Still lausche ich. Besäße ich ein Herz, es würde so schnell schlagen, dass es schmerzt. Die Schritte knacken und ächzen auf meinen alten Dielen. Sie sollen unten bleiben. Achtsam neige ich mich, dass die Kommode vor den Treppenaufgang rutscht. Die Schritte bewegen sich zurück Richtung Tür. Kurz glaube ich, sie gehen, doch dann machen sie geschlossen kehrt, laufen gerade auf den Treppenaufstieg zu, und schieben die Kommode weg. Ich höre sie reden, über einen Mord, ein uraltes Familiendrama.

Besäße ich ein Herz, es würde vor Anspannung beinahe stehen bleiben. Ich werde unruhig. Puste. Pfeife. Ich lasse ein Gemälde meiner Herren von der Wand fallen. Die Schritte stocken. Das Flüstern wird drängender. Sie reißen sich zusammen und schleichen weiter. Jede einzelne Stufe knarrt unter ihnen. Nicht nach oben, flehe ich, doch schon stehen sie dort, im oberen Gang und blenden mich mit ihren schrillen Lampen.

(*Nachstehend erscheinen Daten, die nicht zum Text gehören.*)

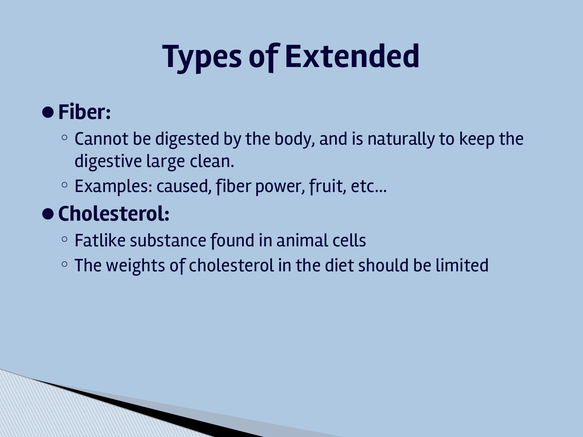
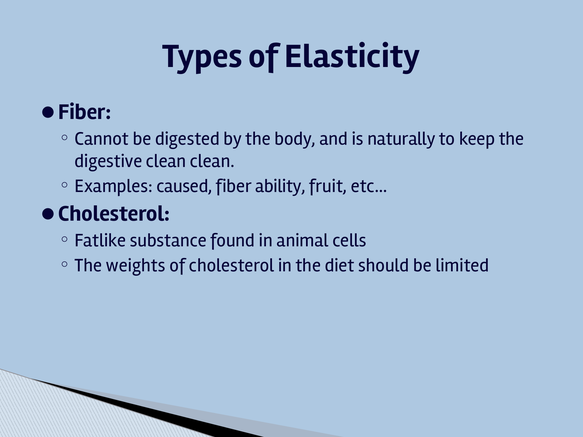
Extended: Extended -> Elasticity
digestive large: large -> clean
power: power -> ability
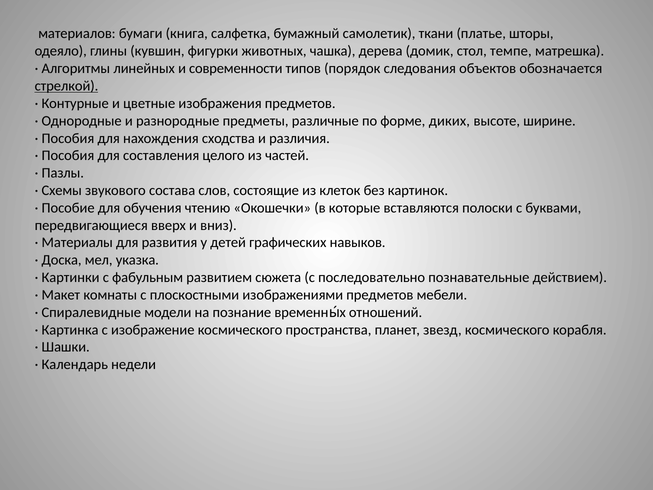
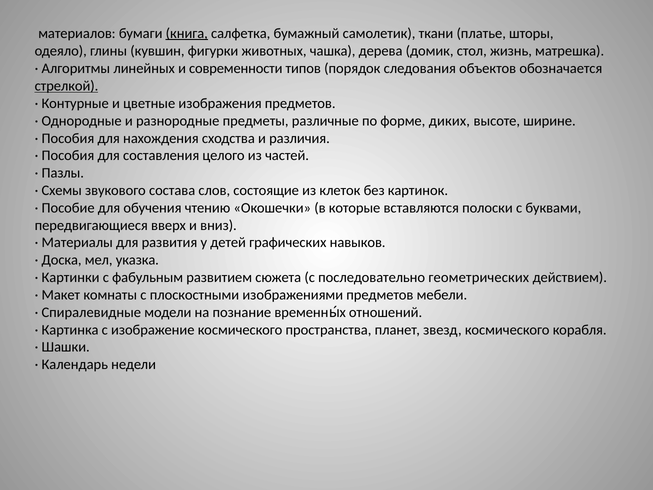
книга underline: none -> present
темпе: темпе -> жизнь
познавательные: познавательные -> геометрических
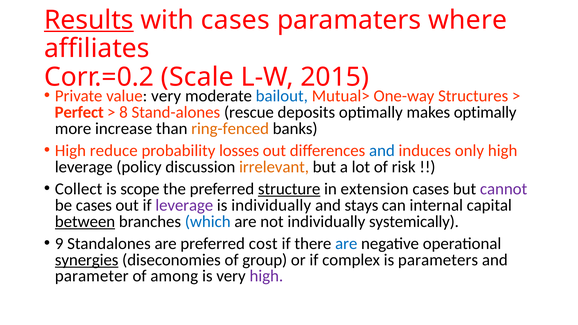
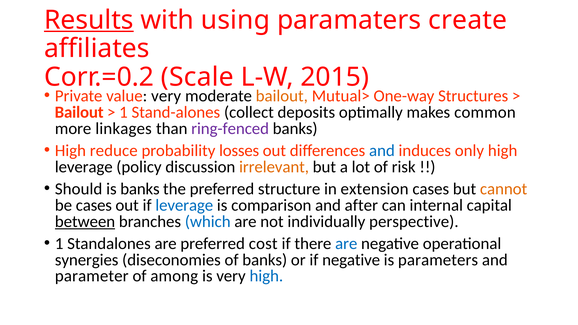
with cases: cases -> using
where: where -> create
bailout at (282, 96) colour: blue -> orange
Perfect at (79, 112): Perfect -> Bailout
8 at (123, 112): 8 -> 1
rescue: rescue -> collect
makes optimally: optimally -> common
increase: increase -> linkages
ring-fenced colour: orange -> purple
Collect: Collect -> Should
is scope: scope -> banks
structure underline: present -> none
cannot colour: purple -> orange
leverage at (184, 205) colour: purple -> blue
is individually: individually -> comparison
stays: stays -> after
systemically: systemically -> perspective
9 at (59, 244): 9 -> 1
synergies underline: present -> none
of group: group -> banks
if complex: complex -> negative
high at (266, 276) colour: purple -> blue
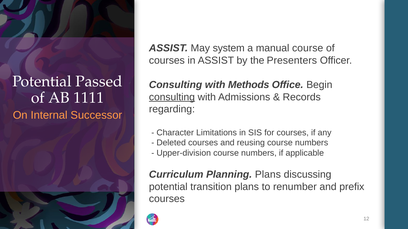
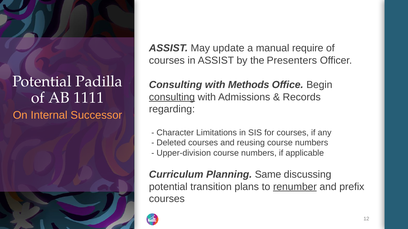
system: system -> update
manual course: course -> require
Passed: Passed -> Padilla
Planning Plans: Plans -> Same
renumber underline: none -> present
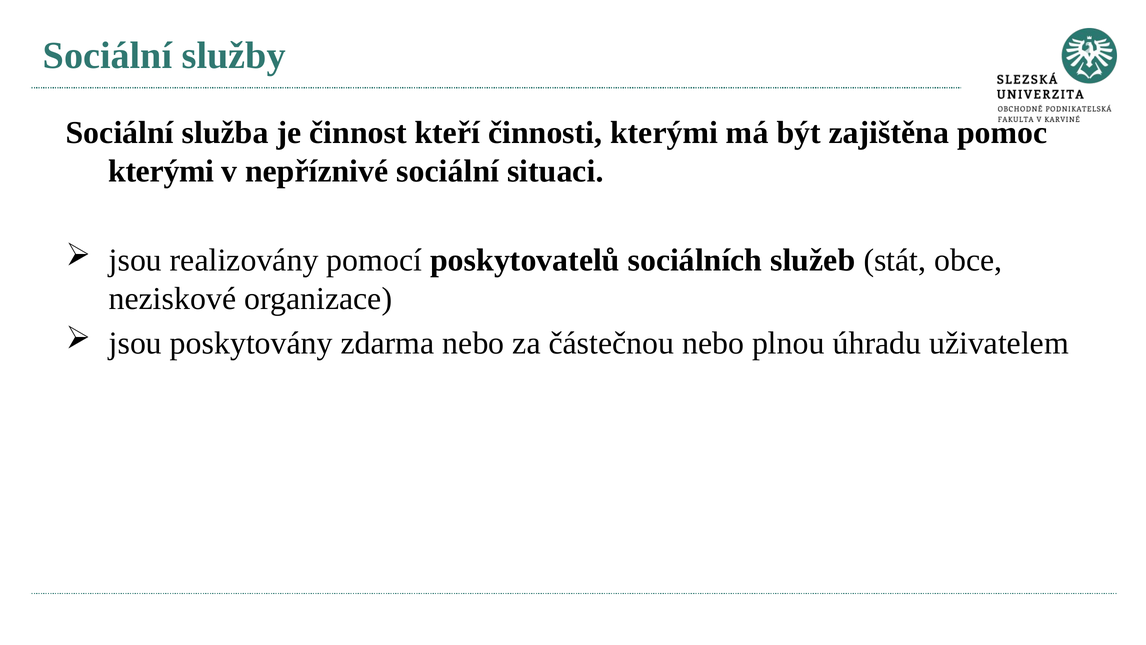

„Lass niemanden in mein Zimmer. Niemals“, höre ich die süße Stimme meines Mädchens durch die verstaubten Winkel meiner dutzend Räume hallen. „Niemals“, hatte sie geweint, hatte die Tür mit ihren blutigen Fingern zugezogen, war über den Gang und die Treppe hinunter gerannt, und nie zurückgekommen. Ich habe es versprochen. Ich strenge mich an, lasse den alten Geschirrschrank kippen und Uromas Teeservice zerschellt schallend am Boden. Entschlossen heule ich auf, gebe alles, schleife zwei Stühle durch den Korridor und wirbele den Lieblingssessel des Herren gleich hinterher.

Sie reden aufgeregt durcheinander. Ich rieche ihre Angst. Rieche ihre Neugier.

Da spüre ich die Hand am Türknauf. Sie brennt wie ein heißes Eisen, dass sich tief in meine alten Eingeweide drückt. Niemals! Ich schreie. Sie schreien. Und rennen. Endlich. Die Hand lässt von der Zimmertür ab. Die Schritte fliegen über das Parkett, die Stufen hinunter, stolpern, stehen wieder auf und entfernen sich immer weiter. Ihr aufgeregtes Poltern verliert sich weit in der sternenlosen Schwärze. Erleichtert atme ich auf.

Ich schließe die Haustür. Der Uhu singt. Wie jede Nacht, seit er sich in meinem kaputten Dachstuhl eingenistet hat, lausche ich seinem Lied, harre im dunklen und warte.